Shell has declared that production will remain suspended until bans restricting the off-loading of cargo are lifted.

Health workers at Adelaide’s Lyell McEwin Hospital protested loss of free parking

On July 8, frontline health workers, including orderlies, security guards, catering attendants and sterilising technicians, walked off the job at South Australia’s Lyell McEwin Hospital in Adelaide to demand the return of free parking for essential health workers.

The scheme provided free parking and free public transport.
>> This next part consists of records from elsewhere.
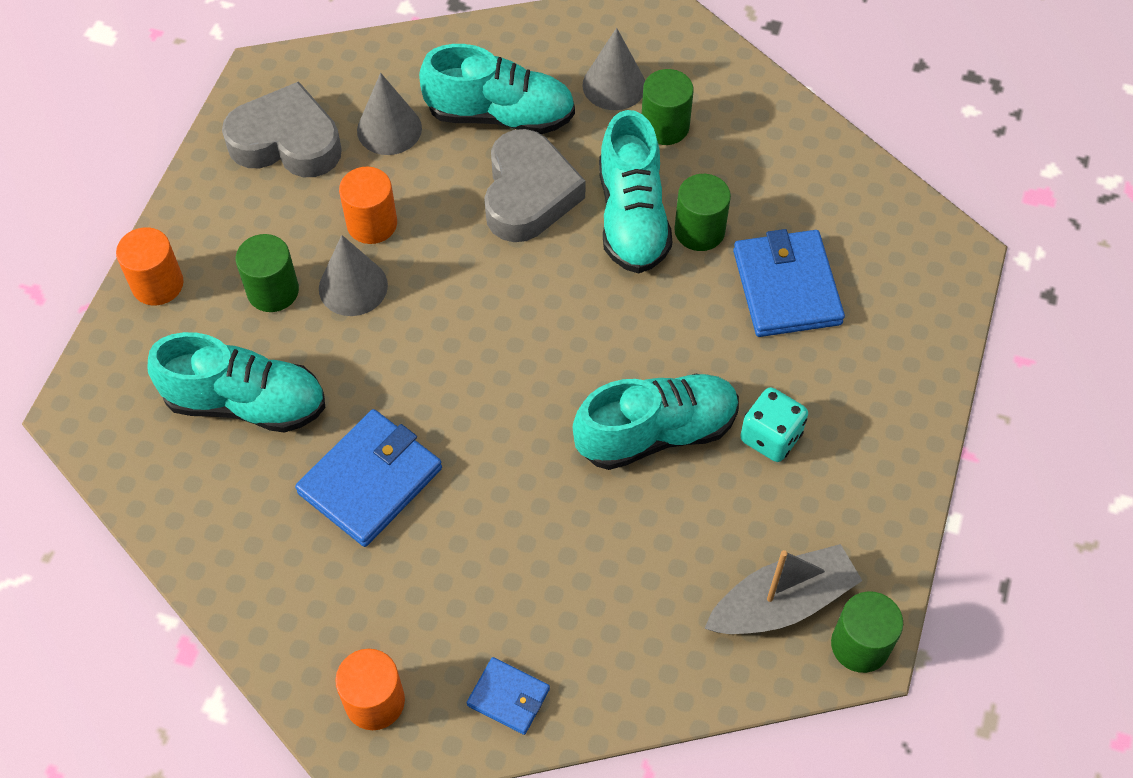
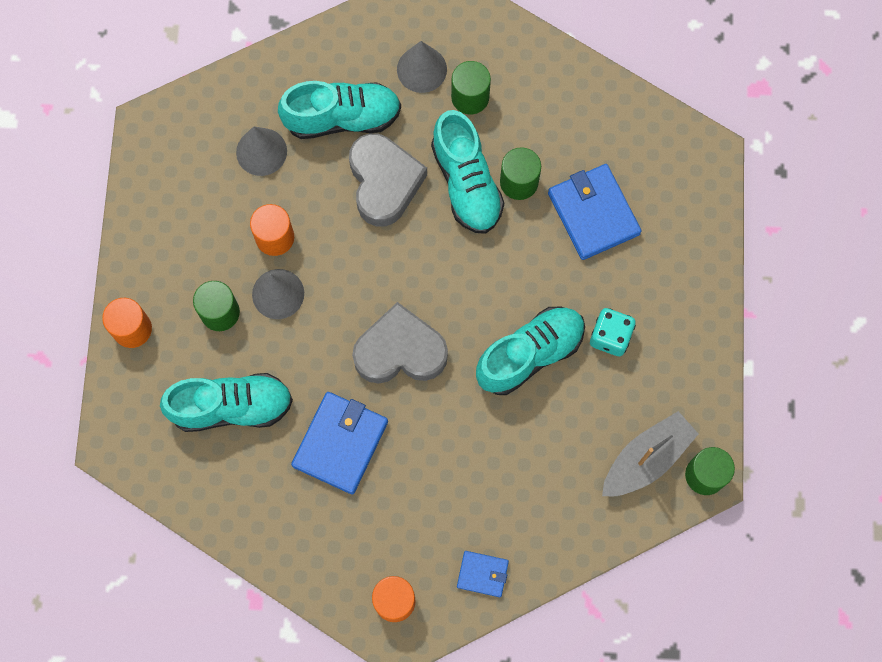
camera: 15 degrees left, 15 degrees up
grey heart [222,81,342,177] -> grey heart moved to [352,302,448,383]

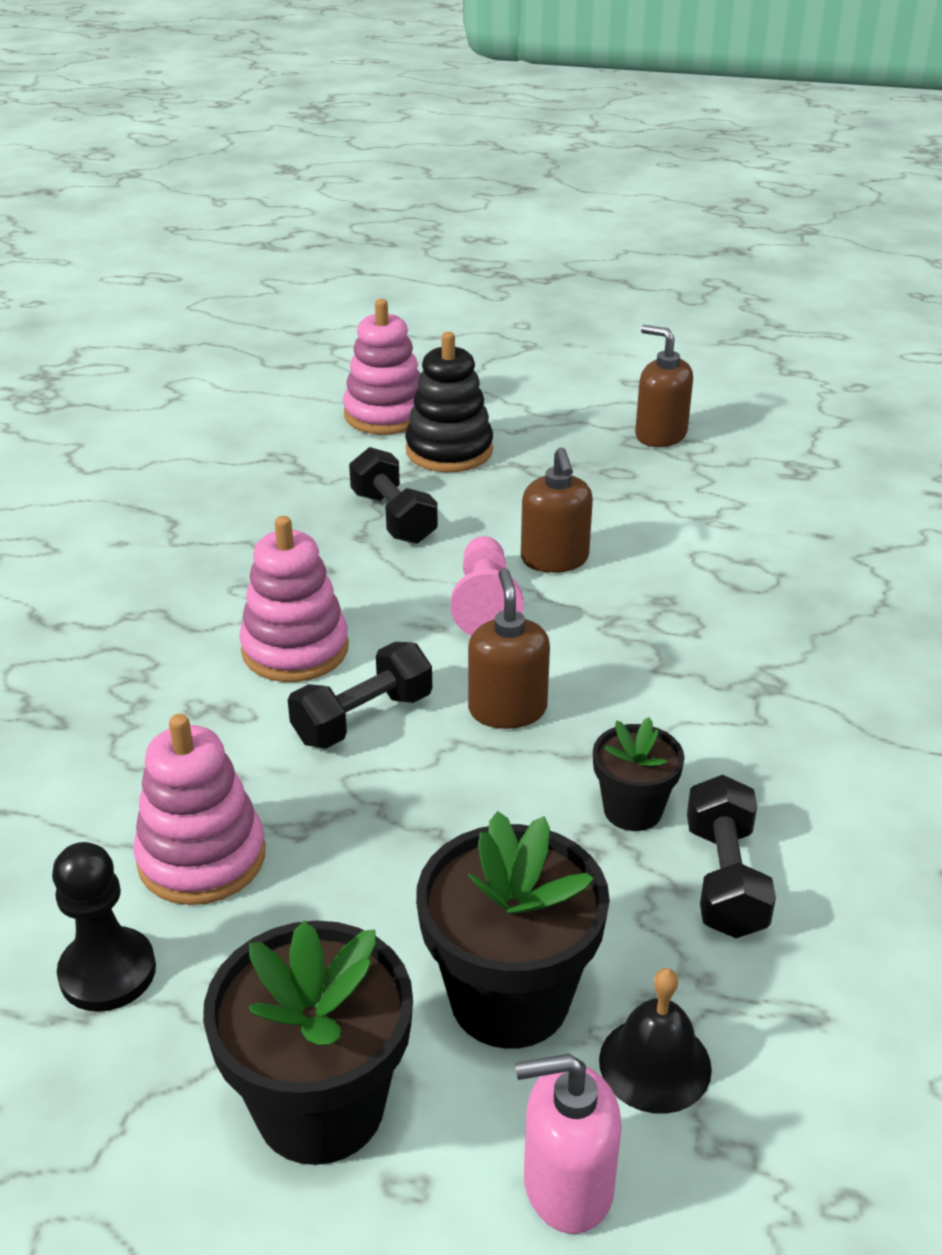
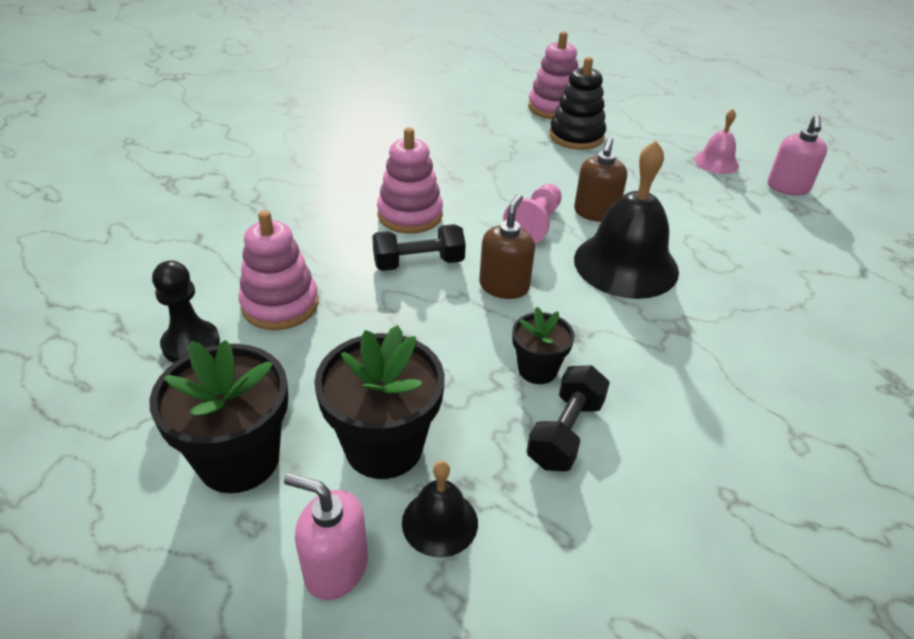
camera: 25 degrees right, 5 degrees up
black dumbbell [349,447,438,544] -> none
brown soap dispenser [635,325,693,447] -> pink bell [694,109,739,174]
none -> black bell [574,141,679,299]
none -> pink soap dispenser [768,115,827,196]

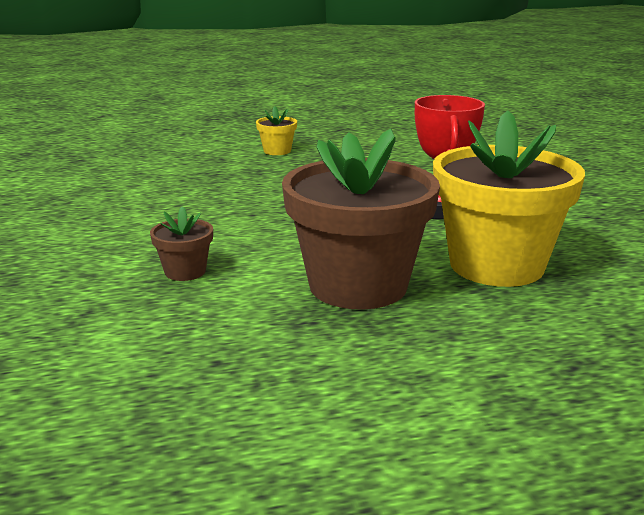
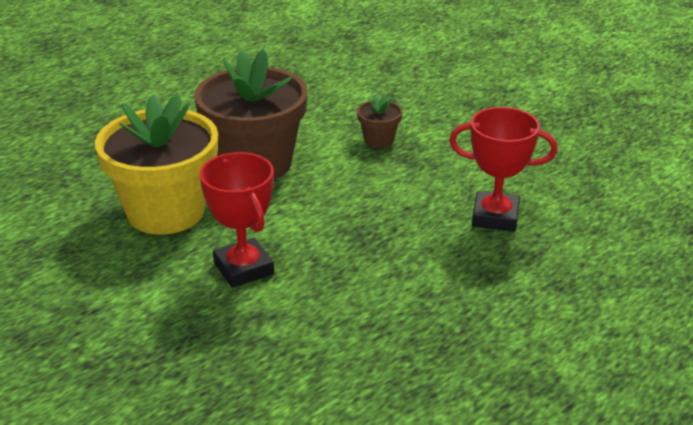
camera: 150 degrees right, 10 degrees up
yellow flower pot [256,106,297,155] -> none
none -> red trophy [449,107,557,232]

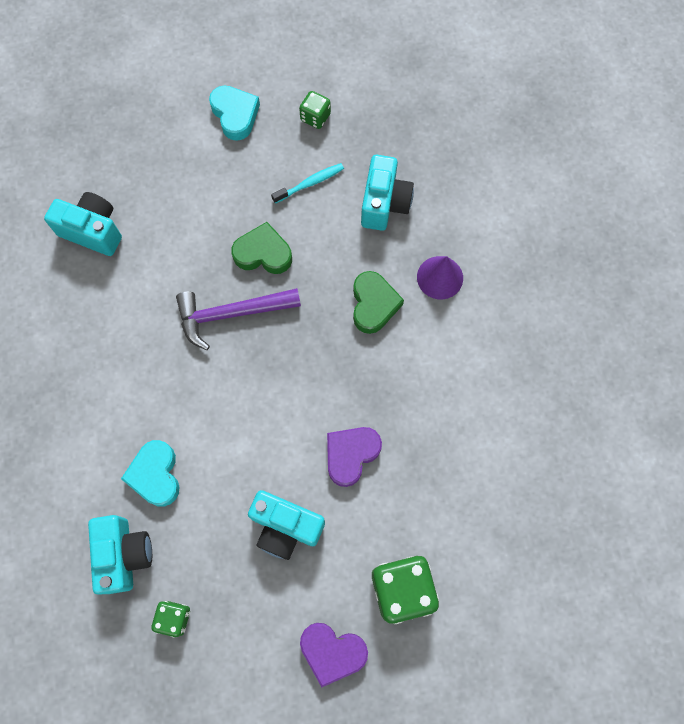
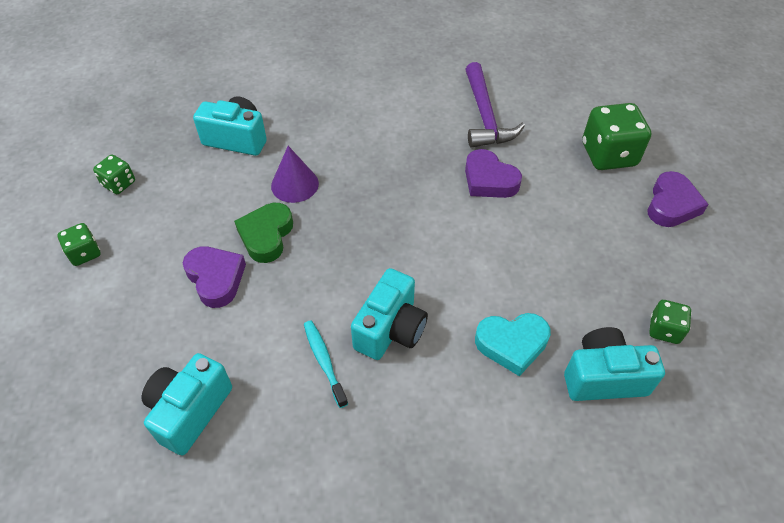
camera: 85 degrees left, 20 degrees down
purple hammer [176,288,301,350] -> purple hammer moved to [465,62,525,148]
turquoise heart [209,86,260,141] -> green dice [57,223,100,266]
turquoise camera [248,490,325,560] -> turquoise camera moved to [351,268,428,360]
turquoise toothbrush [271,163,344,203] -> turquoise toothbrush moved to [304,321,348,408]
green heart [353,271,404,334] -> none
purple cone [417,256,463,299] -> purple cone moved to [271,146,319,203]
none -> purple heart [183,246,246,308]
It was put in place by the state Liberal government at the start of the COVID-19 pandemic but was cancelled in May by the newly elected Labor government along with the COVID 19 Emergency Management Declaration, even though the pandemic had not eased.

COVID 19 cases are predicted to soon reach 5,000 a day in South Australia, further overwhelming the hospital system and its exhausted nurses and doctors, some of whom have been working 18 hours a day. A United Workers Union representative said essential health workers are forced to work double shifts and overtime due to understaffing.

The union claimed that terminating the free-parking scheme will mean an added $1,200 in costs to the already ruthlessly exploited front line hospital workers, some earning just $27 an hour.